The poll, by OH Predictive Insights, a non-partisan public-opinion research company, surveyed 400 registered voters who identified as undecided college football fans in Midwestern battleground states with Big Ten schools—Iowa, Pennsylvania, Michigan, Wisconsin, Ohio, and Minnesota—as well as the battleground states of Florida, Arizona and Nevada. (The poll has a 4.9% margin of error and was conducted between Oct. 14 and Oct. 21.)
Mike Noble, managing partner and chief pollster at OH Predictive Insights, questions the efficacy of Trump’s strategy of claiming credit for the return of college football during the waning weeks of the campaign. “It’s not moving the needle,” Noble says. “It’s not effective. And frankly, if I was their internal team, I’d be like, stop talking about it.”
The results surprised Noble, a former political consultant and campaign manager. “I actually thought it would have had a bit more of an effect,” Noble says. He figured more of them would be cheering Trump for his role—real or perceived—in the restart. “I feel like if I’m a college football fan, I’m saying, ‘right on.’ This is great.”
In truth, Trump had little to do with the Big Ten restart. (He also claimed credit for the Pac-12’s decision to play a season: schools will kick off an abbreviated schedule starting Nov. 7.) While Trump did speak with Big Ten commissioner Kevin Warren in early September and applied public pressure to change course—”Play Football Big Ten!” he tweeted on Aug. 31—Big Ten administrators and school presidents have gone out of their way to credit improvements in testing, rather than presidential hectoring, for the reversal.
“For me, it wasn’t about political pressure, money, lawsuits, or what everyone else was doing,” said Northwestern University President Morton Schapiro, chair of the Big Ten Council of Presidents and Chancellors. “It was the unanimous opinion of our medical experts that evolved over the course of weeks.”
That hasn’t stopped Trump from taking a marathon victory lap. “It was dead, it was totally dead,” Trump told Fox Sports Radio’s Outkick The Coverage with Clay Travis on Sept. 17. “And I told my people, look, we got to call, I say, who am I going to call, who’s the head of it? And, it was Kevin Warren who really turned out to be very open about it.”

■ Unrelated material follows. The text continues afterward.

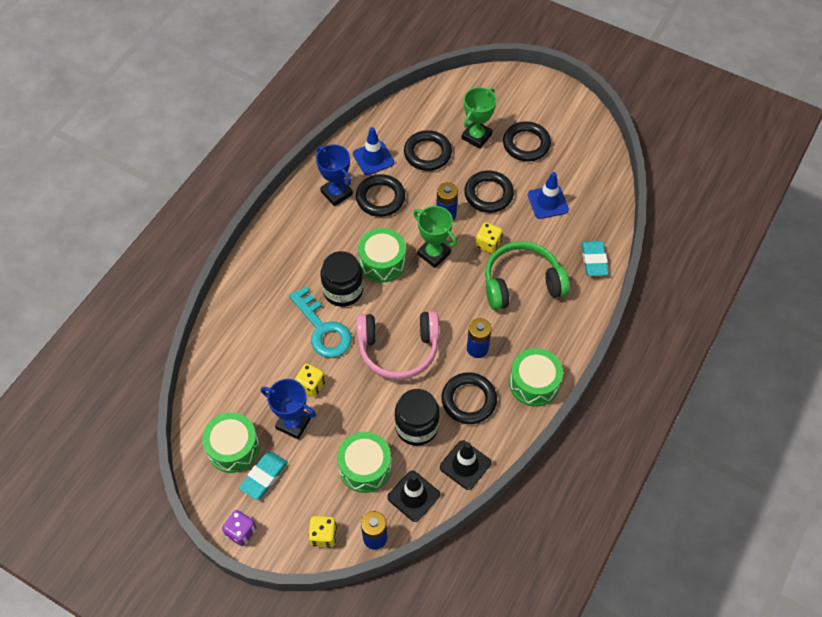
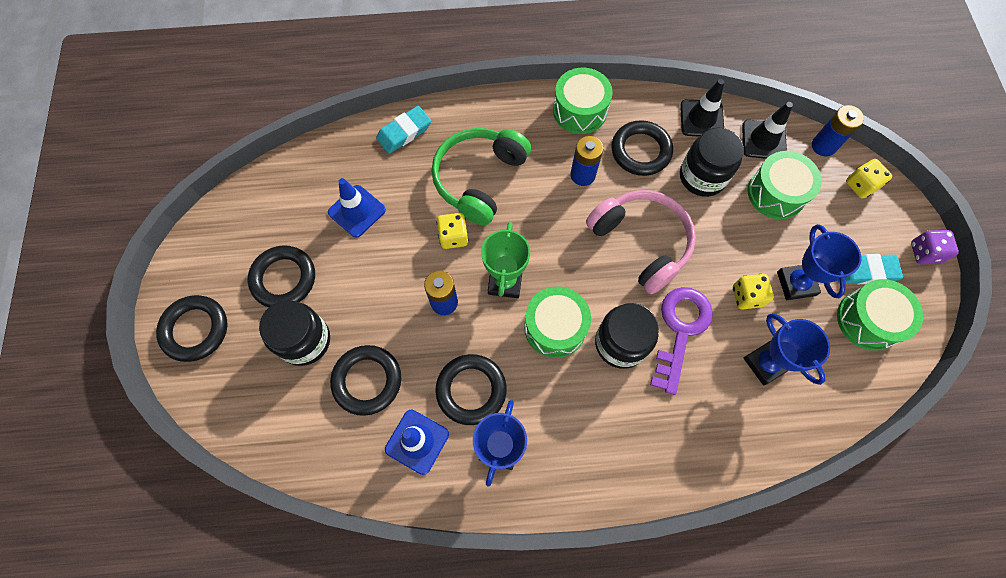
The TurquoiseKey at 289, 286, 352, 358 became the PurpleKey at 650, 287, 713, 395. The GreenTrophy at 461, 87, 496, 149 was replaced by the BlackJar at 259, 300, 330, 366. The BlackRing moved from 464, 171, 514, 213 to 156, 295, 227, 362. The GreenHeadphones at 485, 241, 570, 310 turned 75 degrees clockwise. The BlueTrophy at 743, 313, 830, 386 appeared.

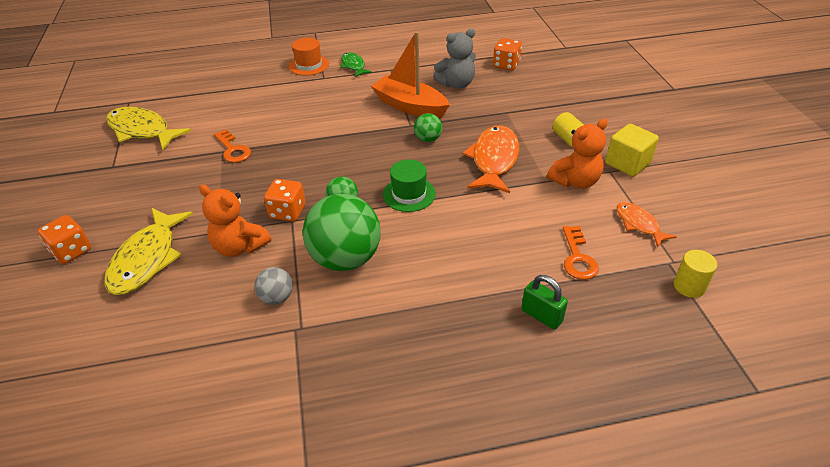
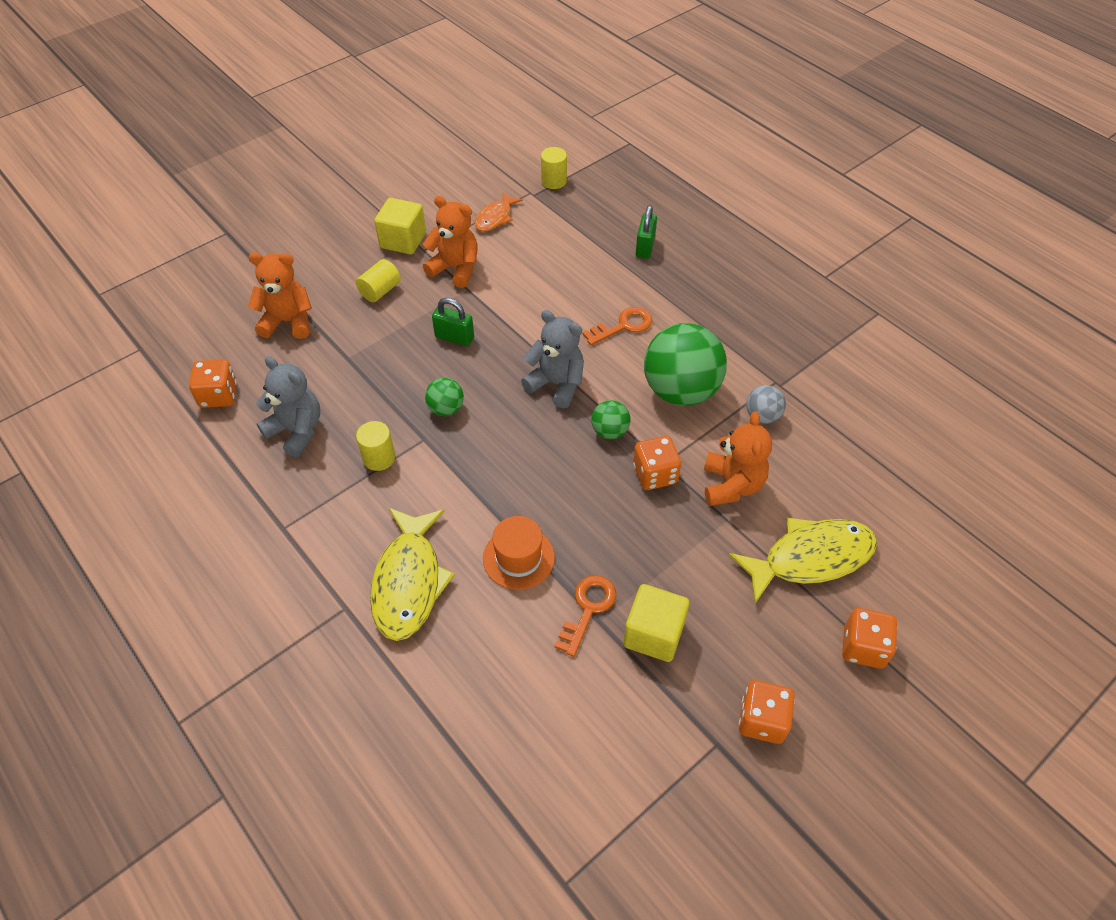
The YellowFish moved from 106, 107, 191, 150 to 370, 508, 455, 641. The OrangeHat moved from 289, 38, 329, 76 to 483, 516, 555, 590. The GreenFish at 341, 52, 372, 77 disappeared. The OrangeBoat at 371, 31, 450, 118 was replaced by the YellowCylinder at 356, 421, 395, 471. The GreenHat at 383, 159, 436, 212 was replaced by the GreyTeddyBear at 521, 310, 584, 408. The OrangeFish at 463, 125, 519, 193 was replaced by the GreenPadlock at 432, 298, 474, 346. The OrangeKey moved from 563, 226, 599, 280 to 583, 307, 652, 345. The OrangeTeddyBear at 248, 252, 312, 339 appeared. The YellowCube at 623, 584, 689, 662 appeared. The OrangeDice at 739, 680, 795, 744 appeared.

At the first presidential debate, during a discussion about the economy, Trump pivoted to the talking point. “By the way, I brought back Big Ten football,” he said. “It was me, and I’m very happy to do it. And the people of Ohio are very proud of me.” On Oct. 20, Trump said on Fox & Friends: “I’m the one that got Big Ten and Pac-12 football back. You know, I got that back. That wasn’t coming back. And I got it back. Hope people realize that. That was pure and simple me, or whatever.”
But the message doesn’t seem to be landing with crucial undecided voters. Among the poll respondents who identify as Big Ten fans in key states, just 1% say they’re much more likely to vote for Trump; 8% are somewhat more likely to vote for him. At the same time, 8% of Big Ten fans say they’re turned off by Trump’s message, and are much less likely or somewhat less likely to vote for him. The overwhelming majority—83%—of these Big Ten fans don’t seem to care either way.
The poll also provided insight into what the country thinks about a question at the intersection of sports and politics. While some fans have criticized athletes for speaking out on political issues—“stick to sports,” the refrain goes—they’d also prefer that the reverse hold true: that politicians stay in their lane.
Researchers asked these undecided voters if they agreed or disagreed with following statement: “It is appropriate for elected officials to become involved in the nationwide start/stoppage of sporting events.” Only 5% strongly agreed; 18% agreed somewhat, and 39% were ambivalent.
“It looks like the same fall in the middle type of thing,” says Ken Shropshire, CEO of Arizona State’s Global Sport Institute. “This doesn’t do anything for me.”